> EXTRACTED TEXT:

---*---

Alternatively, what seems to be a historical inaccuracy in Seder Olam has been explained in a different way. According to Rashi, the 34-year Persian period is the time span between the building of the Second Temple under Darius in 352 BC (according to Jewish calculations) and Alexander the Great's rise to power in 318 BCE. This time-frame, therefore, does not signify the end of the dynasties in Persia, but rather of their rule and hegemony over Israel before Alexander the Great rose to power. The difficulty besetting this explanation, however, lies in the fact that from Darius I who laid the foundation of the Second Temple to Alexander the Great, who brought an end to Persian hegemony over Israel, there are collected no less than 190 years. This would suggest that the author of Seder Olam confounded Darius I with Darius III Codomannus, the latter Darius being a contemporary with Alexander the Great.

As with the Seder Olam's record of the Babylonian kings, so is there difficulty reconciling the accounts in Seder Olam with historical records that mention successive Persian kings, such as that which was documented by Herodotus, Ptolemy and Manetho, beginning with Cyrus' successor, Cambyses (Artaxerxes) the son of Cyrus (who reigned 5 years), followed by the Magi (who reigned 7 months), followed by Darius the son of Hystaspes (who reigned 36 years), and who, in turn, was succeeded by Xerxes (Artaxerxes) b. Darius (who reigned 21 years). He, in turn, was succeeded by Artabanus (who reigned merely 7 months), followed by Artaxerxes, the son of Xerxes the Great, who reigned 41 years. He is said to have also borne the name Ahasuerus. The year of accession for this last king herein named (Ahasuerus) would have, therefore, been long after the Second Temple had already been built.

---*---

[Saved entries]
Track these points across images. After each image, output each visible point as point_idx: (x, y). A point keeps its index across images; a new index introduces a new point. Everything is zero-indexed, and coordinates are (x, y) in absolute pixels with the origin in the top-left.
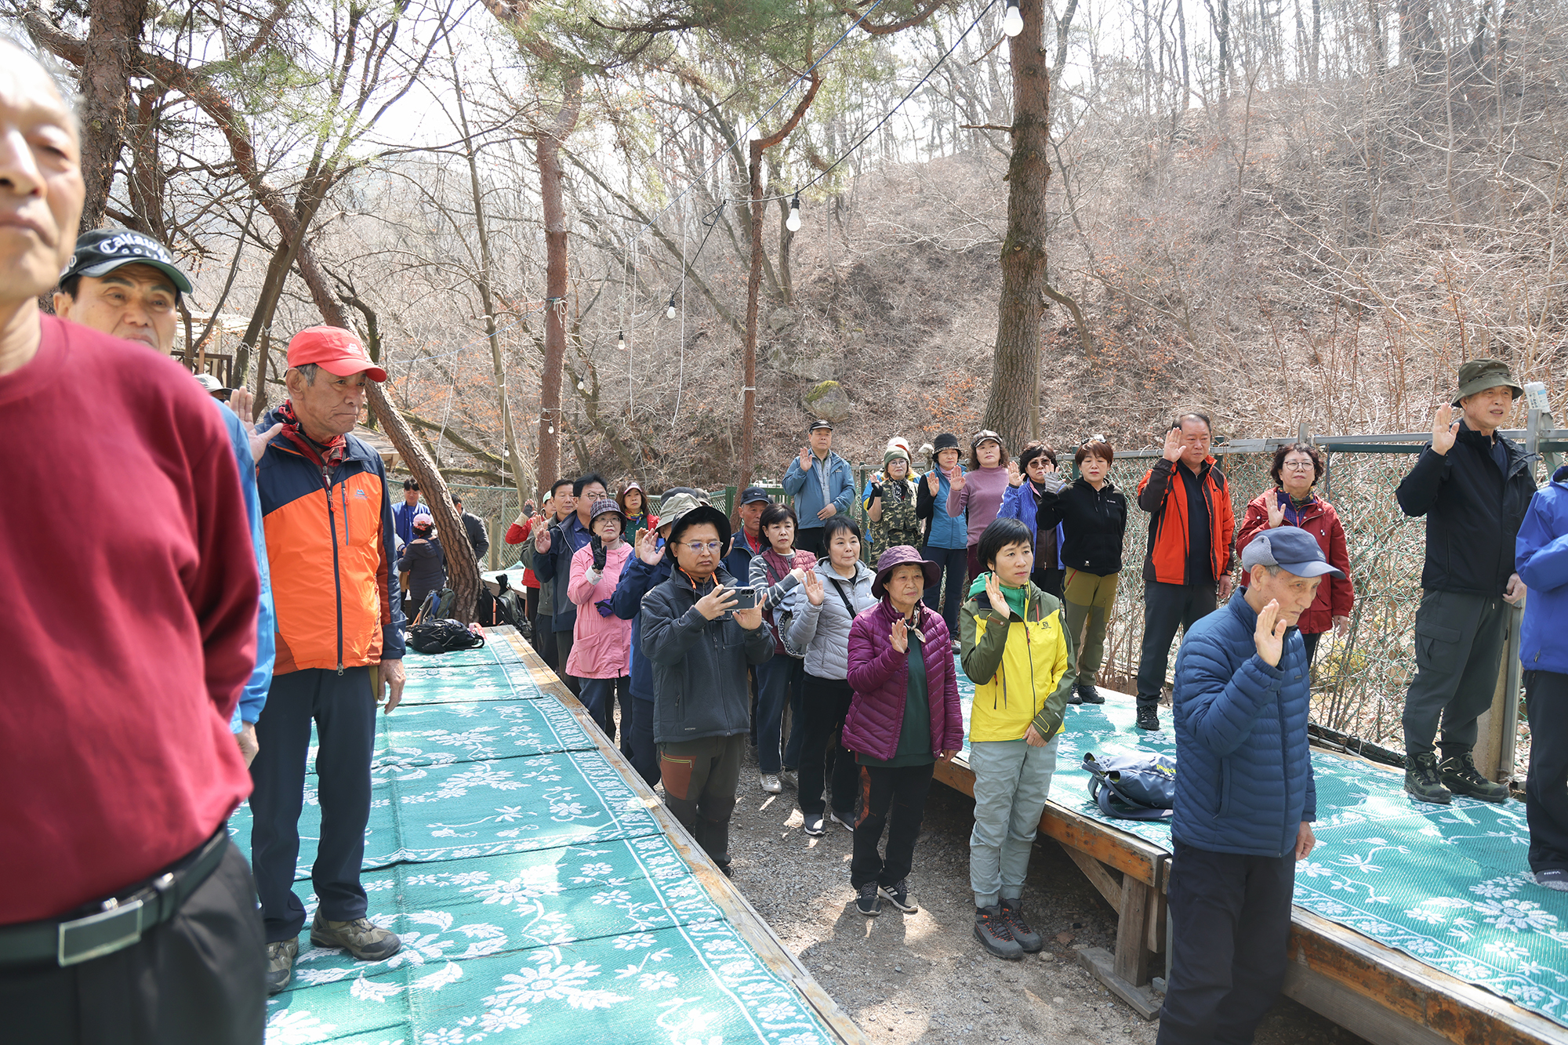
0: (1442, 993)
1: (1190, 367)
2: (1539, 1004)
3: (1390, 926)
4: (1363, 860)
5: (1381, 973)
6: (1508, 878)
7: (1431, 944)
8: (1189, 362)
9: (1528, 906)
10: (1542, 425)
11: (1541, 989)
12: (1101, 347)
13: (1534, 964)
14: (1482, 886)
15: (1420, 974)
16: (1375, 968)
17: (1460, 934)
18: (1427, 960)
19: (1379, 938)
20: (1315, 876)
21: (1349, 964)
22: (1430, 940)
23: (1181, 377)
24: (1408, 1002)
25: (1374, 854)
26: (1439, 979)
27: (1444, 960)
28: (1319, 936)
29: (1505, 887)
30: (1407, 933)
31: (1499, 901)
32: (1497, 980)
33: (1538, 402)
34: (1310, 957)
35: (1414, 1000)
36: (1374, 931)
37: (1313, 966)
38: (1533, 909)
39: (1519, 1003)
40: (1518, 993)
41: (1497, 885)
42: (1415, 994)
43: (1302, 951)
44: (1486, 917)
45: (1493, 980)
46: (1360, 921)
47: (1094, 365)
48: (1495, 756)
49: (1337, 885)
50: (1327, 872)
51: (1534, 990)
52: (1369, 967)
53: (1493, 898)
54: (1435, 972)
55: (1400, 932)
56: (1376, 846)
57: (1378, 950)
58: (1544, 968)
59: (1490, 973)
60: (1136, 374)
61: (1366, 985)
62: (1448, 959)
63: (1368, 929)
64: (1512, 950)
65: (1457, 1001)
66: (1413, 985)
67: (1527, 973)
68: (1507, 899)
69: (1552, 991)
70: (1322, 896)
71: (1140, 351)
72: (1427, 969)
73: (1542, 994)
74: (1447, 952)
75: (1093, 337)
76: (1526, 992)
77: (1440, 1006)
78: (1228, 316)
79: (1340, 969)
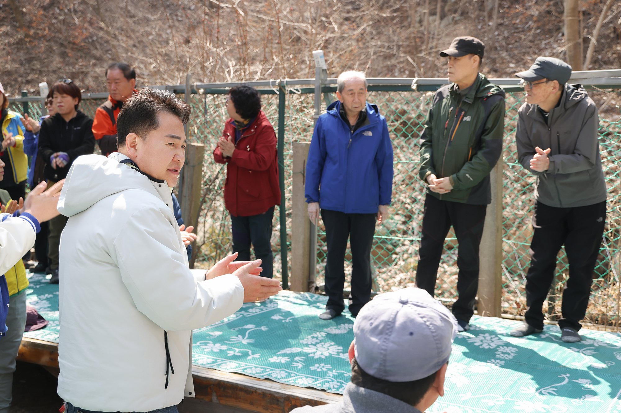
0: (291, 395)
1: (103, 42)
2: (338, 389)
3: (262, 368)
4: (243, 338)
5: (259, 394)
6: (318, 333)
7: (284, 372)
8: (102, 38)
9: (329, 345)
10: (322, 77)
11: (338, 382)
12: (31, 22)
13: (334, 371)
14: (306, 339)
15: (280, 389)
16: (256, 392)
17: (298, 364)
18: (283, 381)
19: (257, 376)
20: (218, 351)
21: (242, 394)
22: (283, 370)
23: (96, 48)
24: (275, 406)
25: (249, 334)
26: (290, 389)
27: (291, 379)
28: (224, 381)
29: (317, 338)
30: (271, 370)
31: (315, 345)
32: (317, 382)
33: (320, 62)
34: (219, 396)
35: (277, 404)
36: (254, 372)
37: (222, 402)
38: (331, 345)
39: (329, 391)
40: (328, 386)
41: (313, 337)
42: (278, 401)
43: (215, 394)
44: (309, 354)
45: (316, 383)
46: (246, 369)
47: (27, 36)
48: (306, 273)
49: (231, 353)
50: (224, 348)
51: (335, 383)
52: (253, 392)
53: (312, 344)
54: (287, 386)
55: (267, 370)
56: (249, 329)
57: (257, 382)
58: (339, 371)
59: (314, 380)
60: (62, 45)
61: (252, 403)
62: (293, 378)
63: (250, 372)
64: (323, 367)
65: (299, 397)
66: (277, 395)
67: (331, 375)
68: (318, 343)
69: (343, 381)
70: (223, 361)
71: (63, 28)
72: (283, 385)
73: (339, 384)
74: (292, 375)
75: (24, 14)
76: (331, 385)
77: (291, 403)
78: (127, 6)
79: (237, 398)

---*---

> EXPLORE THE MATERIAL:
1. In the passage on Seder Olam, how many years did Artaxerxes, the son of Xerxes the Great, reign?
2. Extract every line of the records that contains the string "these", treating uppercase and lowercase as different.
The text and the records come from separate, unrelated sources.

> ANSWERS FOR THIS EXERCISE:
1. 41 years.

2.
Track these points across images. After each image, output each visible point as point_idx: (x, y). A point keeps its index across images; a new index introduces a new point. Everything is zero-indexed, and coordinates are (x, y) in absolute pixels with the origin in the top-left.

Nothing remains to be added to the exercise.